The best way to store graphs is of course to use a native graph db :-)
Take a look at neo4j.
It's implemented in Java and has Python and Ruby bindings as well.
I wrote up two wiki pages with simple examples of domain models represented as graphs using neo4j: assembly and roles. More examples are found on the domain modeling gallery page.
I know nothing about flood control facilities. But I would take the first facility. And use a temp table and a while loop to generate the path.
-- Pseudo Code
TempTable (LastNode, CurrentNode, N)
DECLARE #intN INT
SET #intN = 1
INSERT INTO TempTable(LastNode, CurrentNode, N)

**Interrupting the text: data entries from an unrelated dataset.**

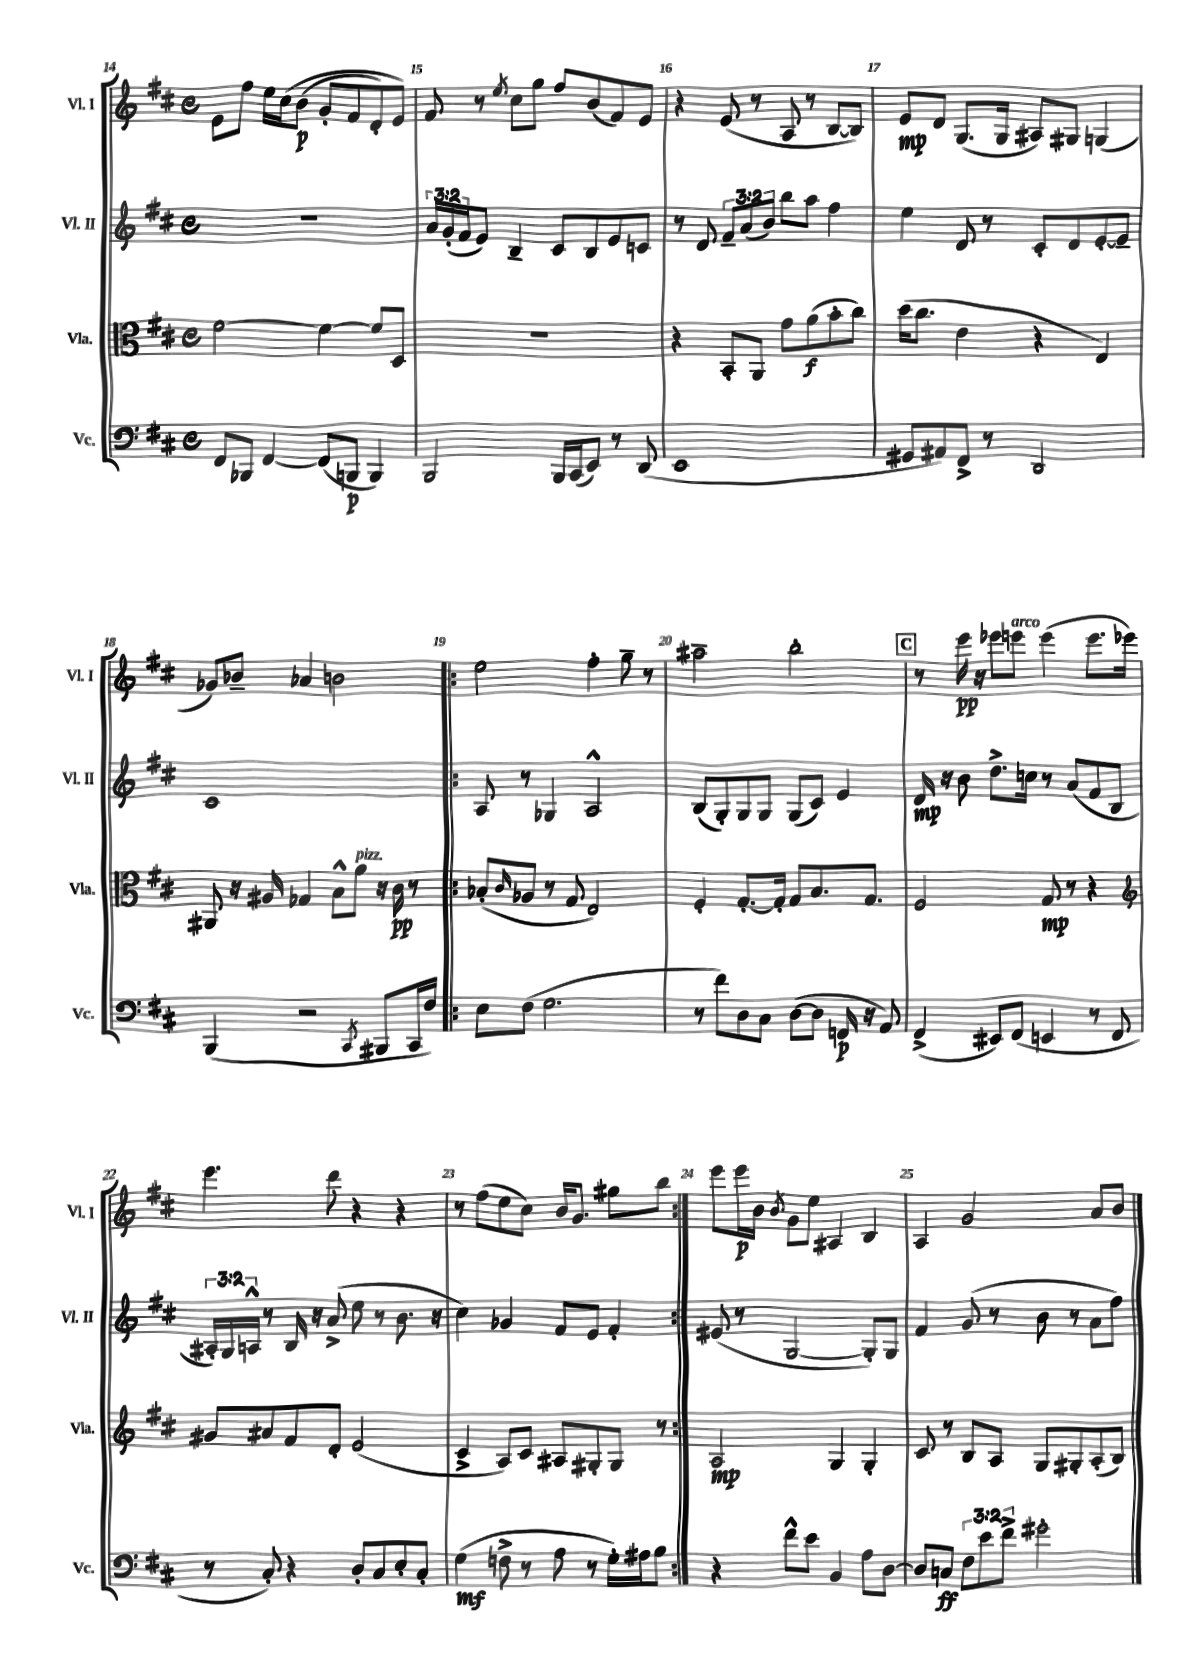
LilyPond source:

<<
\new StaffGroup <<
\new Staff = "s0" \with { instrumentName = "Vl. I" shortInstrumentName = "Vl. I" } {
    \clef treble \key d \major \defaultTimeSignature \time 4/4
    e'8 fis''8 e''16 cis''16\( b'8\p( g'8-. fis'8 d'8-.) e'8\) |
    fis'8 r8 \acciaccatura { e''8 } cis''8 g''8 fis''8 b'8( fis'8) e'8 |
    r4 e'8( r8 a8 r8 b8~ b8) |
    e'8\mp d'8 g8.( g16 ais8) gis8 g4( |
    ges'8) bes'8-- aes'4 b'2 |
    \repeat volta 2 { e''2 fis''4-. g''8-- r8 |
    ais''2-- b''2-. |
    \mark \markup { \box "C" } r8 e'''16\pp r16 ees'''8 e'''8^\markup { \italic "arco" } e'''4( e'''8. ees'''16) |
    e'''4. d'''8 r4 r4 |
    r8 fis''8( e''8 cis''8) b'16 g'8. gis''8 b''8 | }
    e'''8 e'''16\p b'16 \acciaccatura { b'8 } g'8 e''8 ais4 b4 |
    a4 g'2 a'8 b'8 \bar "|." |
}
\new Staff = "s1" \with { instrumentName = "Vl. II" shortInstrumentName = "Vl. II" } {
    \clef treble \key d \major \defaultTimeSignature \time 4/4 \override Staff.TupletNumber.text = #tuplet-number::calc-fraction-text
    R1 |
    \tuplet 3/2 { a'16 g'16-.( fis'16 } e'8) b4-- cis'8 b8 e'8 c'8 |
    r8 d'8 \tuplet 3/2 { fis'8-- a'8( b'8) } b''8 a''8 fis''4 |
    e''4 d'8 r8 cis'8-. d'8 e'8~-. e'8-- |
    cis'1 |
    \repeat volta 2 { a8 r8 ges4 a2-^ |
    b8( g8-.) g8 g8 g8( cis'8) e'4 |
    \mark \markup { \box "C" } d'16\mp r16 b'8 d''8.-> c''16 r8 a'8( fis'8 b8 |
    \tuplet 3/2 { ais16-.) g16 a16-^ } r8 b16 r16 a'8->( e''8 r8 b'8. r16 |
    cis''4) ges'4 fis'8 e'8 fis'4-. | }
    eis'8( r8 g2~ g8-.) g8 |
    fis'4 g'8( r8 b'8 r8 a'8 fis''8) \bar "|." |
}
\new Staff = "s2" \with { instrumentName = "Vla." shortInstrumentName = "Vla." } {
    \clef alto \key d \major \defaultTimeSignature \time 4/4
    fis'2~ fis'4~ fis'8 d8 |
    r1 |
    r4 b,8-. a,8 g'8 a'8\f( b'8-. cis''8) |
    d''16( cis''8. e'4 r4 e4) |
    ais,8 r16 ais16 ges4 b8-^ a'8^\markup { \italic "pizz." } r16 cis'16\pp r8 |
    \repeat volta 2 { bes8-.( \grace { cis'16 } aes8 r8 g8 e2) |
    fis4-. g8.~-. g16-. g8 b8. g8. |
    \mark \markup { \box "C" } fis2 g8\mp r8 r4 |
    \clef treble gis'8 ais'8 fis'8 d'8-. e'2( |
    cis'4-> a8) cis'8 ais8 gis8-. gis8 r8 | }
    a2\mp g4 g4-. |
    cis'8 r8 b8 a8 g8 gis8-. a8-.( b8) \bar "|." |
}
\new Staff = "s3" \with { instrumentName = "Vc." shortInstrumentName = "Vc." } {
    \clef bass \key d \major \defaultTimeSignature \time 4/4 \override Staff.TupletNumber.text = #tuplet-number::calc-fraction-text
    fis,8 bes,,8 fis,4~ fis,8( b,,8\p b,,4) |
    b,,2 b,,16 cis,16( e,8) r8 d,8( |
    e,1 |
    gis,8 ais,8) fis,8-> r8 d,2 |
    b,,4( r2 \acciaccatura { cis,8 } bis,,8 cis,16 fis16) |
    \repeat volta 2 { e8 fis8( g2. |
    r8 fis'8) d8 cis8 d8~( d8 f,16\p r16 a,8) |
    \mark \markup { \box "C" } fis,4->( eis,8) fis,8( e,4 r8 fis,8 |
    r8 cis8-.) r4 d8-. cis8 e8-. cis8-. |
    g4\mf( f8-> r8 a8 r8 g16-.) ais16 b8 | }
    r4 fis'8-^ e'8 b,4 a8 d8~ |
    d8 c8\ff \tuplet 3/2 { fis8 e'8 fis'8-> } gis'2-. \bar "|." |
}
>>
>>
\layout { \context { \Score currentBarNumber = #14 \override BarNumber.break-visibility = ##(#f #t #t) barNumberVisibility = #all-bar-numbers-visible } }
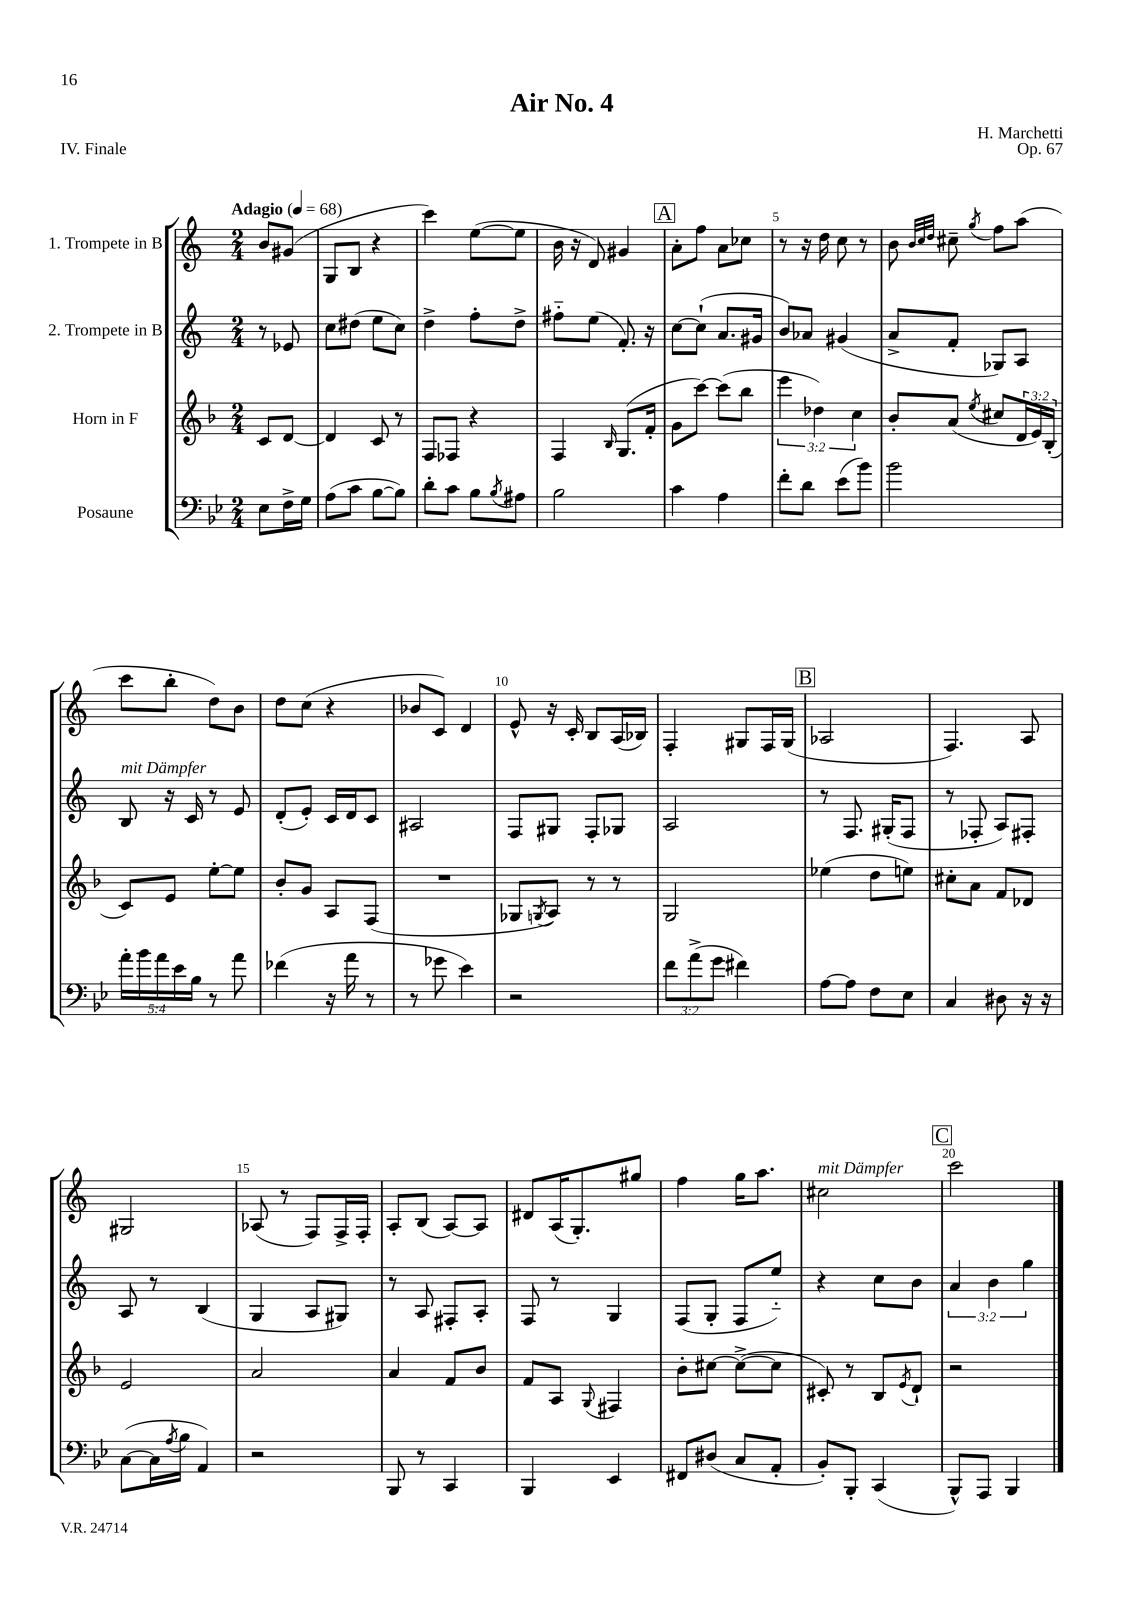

**kern	**kern	**kern	**kern
*part4	*part3	*part2	*part1
*staff4	*staff3	*staff2	*staff1
*I"Posaune	*I"Horn in F	*I"2. Trompete in B	*I"1. Trompete in B
*clefF4	*clefG2	*clefG2	*clefG2
*k[b-e-]	*k[b-]	*k[]	*k[]
*M2/4	*M2/4	*M2/4	*M2/4
*MM68	*MM68	*MM68	*MM68
=	=	=	=
!	!	!	!LO:TX:a:B:t=Adagio
8E-\L	8c/L	8r	8b/L
16F^\L	[8d/J	8e-X/	(8g#X/J
16G\JJ	.	.	.
=1	=1	=1	=1
(8A\L	4d/]	8cc\L	8G/L
8c\J	.	(8dd#X\J	8B/J
[8B-\L	8c/	8ee\L	4r
8B-\J])	8r	8cc\J)	.
=2	=2	=2	=2
8d'\L	8F/L	4dd^\	4ccc\)
8c\J	8F-X/J	.	.
8B-\L	4r	8ff'\L	([8ee\L
8qB-/	.	.	.
8A#X\J	.	8dd^\J	8ee\J]
=3	=3	=3	=3
2B-\	4F/	8ff#X\L	16b\
.	.	.	16r
.	.	(8ee\J	8d/)
.	16qqB-/	.	.
.	(8.G/L	8.f'/)	4g#X/
.	16f'/Jk	16r	.
!!LO:REH:place=s1:t=A
=4	=4	=4	=4
4c\	8g\L	[8cc\L	8a'\L
.	[8ccc\J)	(8cc`\J]	8ff\J
4A\	(8ccc\L]	8.a/L	8a\L
.	8bb-\J	.	8cc-X\J
.	.	16g#X/Jk	.
=5	=5	=5	=5
8f'\L	6eee\	8b/L)	8r
8d\J	.	8a-X/J	16r
.	6dd-X\)	.	.
.	.	.	16dd\
(8e-\L	.	(4g#X/	8cc\
.	6cc\	.	.
8b-\J)	.	.	8r
=6	=6	=6	=6
2b-\	8b-'/L	8a^/L	8b\
.	.	.	32qqb/LLL
.	.	.	32qqcc/
.	.	.	32qqdd/JJJ
.	(8a/J	8f'/J	8cc#X~\
.	8qee/	.	8qgg/
.	8cc#X/L	8G-X/L)	8ff\L
.	24d/L	8A/J	(8aa\J
.	24e/)	.	.
.	(24B-'/JJ	.	.
!!LO:LB:g=z
=7	=7	=7	=7
!	!	!LO:TX:a:i:t=mit Dämpfer	!
20a'\LL	8c/L)	8B/	8ccc\L
20b-\	.	.	.
20a\	.	.	.
.	8e/J	16r	8bb'\J
20e-\	.	.	.
.	.	16c/	.
20B-\JJ	.	.	.
8r	[8ee'\L	8r	8dd\L)
8a\	8ee\J]	8e/	8b\J
=8	=8	=8	=8
(4f-X\	8b-'/L	(8d'/L	8dd\L
.	8g/J	8e'/J)	(8cc\J
16r	8A/L	16c/LL	4r
16a\	.	16d/J	.
8r	(8F/J	8c/J	.
=9	=9	=9	=9
8r	2r	2A#X/	8b-X/L
8g-X\	.	.	8c/J)
4e-\)	.	.	4d/
=10	=10	=10	=10
2r	8G-X/L	8F/L	8e^^/
.	8qGn/	.	.
.	8A/J)	8G#X/J	16r
.	.	.	16c'/
.	8r	8F'/L	8B/L
.	8r	8G-X/J	(16A/L
.	.	.	16B-X/JJ)
=11	=11	=11	=11
12f\L	2G/	2A/	4F'/
(12a^\	.	.	.
12g\J	.	.	.
4f#X\)	.	.	8G#X/L
.	.	.	16F/L
.	.	.	(16G#/JJ
!!LO:REH:place=s1:t=B
=12	=12	=12	=12
[8A\L	(4ee-X\	8r	2A-X/
8A\J]	.	8.F/	.
8F\L	8dd\L	.	.
.	.	(16G#X'/KL	.
8E-\J	8een\J)	8F/J	.
=13	=13	=13	=13
4C/	8cc#X'\L	8r	4.F/)
.	8a\J	8F-X'/	.
8D#X\	8f/L	8A/L)	.
16r	8d-X/J	8F#X'/J	8A/
16r	.	.	.
!!LO:LB:g=z
=14	=14	=14	=14
([8C\L	2e/	8A/	2G#X/
16C\L]	.	8r	.
8qA/	.	.	.
16B-\JJ	.	.	.
4AA/)	.	(4B/	.
=15	=15	=15	=15
2r	2a/	4G/	(8A-X/
.	.	.	8r
.	.	8A/L	8F/L)
.	.	8G#X/J)	16F^/L
.	.	.	16F'/JJ
=16	=16	=16	=16
8BBB-/	4a/	8r	8A'/L
8r	.	8A/	(8B/J
4CC/	8f/L	8F#X'/L	[8A/L)
.	8b-/J	8A'/J	8A/J]
=17	=17	=17	=17
4BBB-/	8f/L	8F/	8d#X/L
.	8A/J	8r	(16A/K
.	.	.	8.G'/)
.	8qqG/	.	.
4EE-/	4F#X/	4G/	.
.	.	.	8gg#X/J
=18	=18	=18	=18
8FF#X/L	8b-'\L	(8F/L	4ff\
(8D#X/J	[8cc#X\J	8G'/J	.
8C/L	(8cc#^\L_	8F/L	16gg\KL
.	.	.	8.aa\J
8AA'/J	8cc#\J]	8ee/J)	.
=19	=19	=19	=19
!	!	!	!LO:TX:a:i:t=mit Dämpfer
8BB-'/L)	8c#X'/)	4r	2cc#X\
8BBB-'/J	8r	.	.
(4CC/	8B-/L	8cc\L	.
.	8qe/	.	.
.	8d`/J	8b\J	.
!!LO:REH:place=s1:t=C
=20	=20	=20	=20
8BBB-^^/L)	2r	6a/	2ccc\
8AAA/J	.	.	.
.	.	6b\	.
4BBB-/	.	.	.
.	.	6gg\	.
==	==	==	==
*-	*-	*-	*-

-- Insert first item in list with no up stream items...call this initial condition
SELECT LastNode, CurrentNode, #intN
FROM your table
WHERE node has nothing upstream
WHILE #intN <= 3500
BEGIN
SEt #intN = #intN + 1
INSERT INTO TempTable(LastNode, CurrentNode, N)
SELECT LastNode, CurrentNode, #intN
FROM your table
WHERE LastNode IN (SELECT CurrentNode FROM TempTable WHERE N = #intN-1)
IF ##ROWCOUNT = 0
BREAK
END
If we assume that every node points to one child. Then this should take no longer than 3500 iterations. If multiple nodes have the same upstream provider then it will take less. But more importantly, this lets you do this...
SELECT LastNode, CurrentNode, N
FROM TempTable
ORDER BY N
And that will let you see if there are any loops or any other issues with your provider. Incidentally 3500 rows is not that much so even in the worst case of each provider pointing to a different upstream provider, this should not take that long.
Traditionally graphs are either represented by a matrix or a vector. The matrix takes more space, but is easier to process(3500x3500 entries in your case); the vector takes less space(3500 entries, each have a list of who they connect to).
Does that help you?
i think your data structure is fine (for SQL Server) but a CTE may not be the most efficient solution for your queries. You might try making a stored procedure that traverses the graph using a temp table as a queue instead, this should be more efficient.
the temp table can also be used to eliminate cycles in the graph, though there shouldn't be any
Yes (maybe). Your data set sounds relatively small, you could load the graph to memory as an adjacency matrix or adjacency list and query the graph directly - assuming you program.
As far as on-disk format, DOT is fairly portable/popular among others. It also seems pretty common to store a list of edges in a flat file format like:
vertex1 vertex2 {edge_label1}+
Where the first line of the file contains the number of vertices in the graph, and every line after that describes edges. Whether the edges are directed or undirected is up to the implementor. If you want explicit directed edges, then describe them using directed edges like:
vertex1 vertex2
vertex2 vertex1
My experiences with storing something like you described in a SQL Server database:
I was storing a distance matrix, telling how long does it take to travel from point A to point B. I have done the naive representation and stored them directly into a table called distances with columns A,B,distance,time.
This is very slow on simple retreival. I found it is lot better to store my whole matrix as text. Then retreive it into memory before the computations, create an matrix struxture in memory and work with it there.
I could provide with some code, but it would be C#.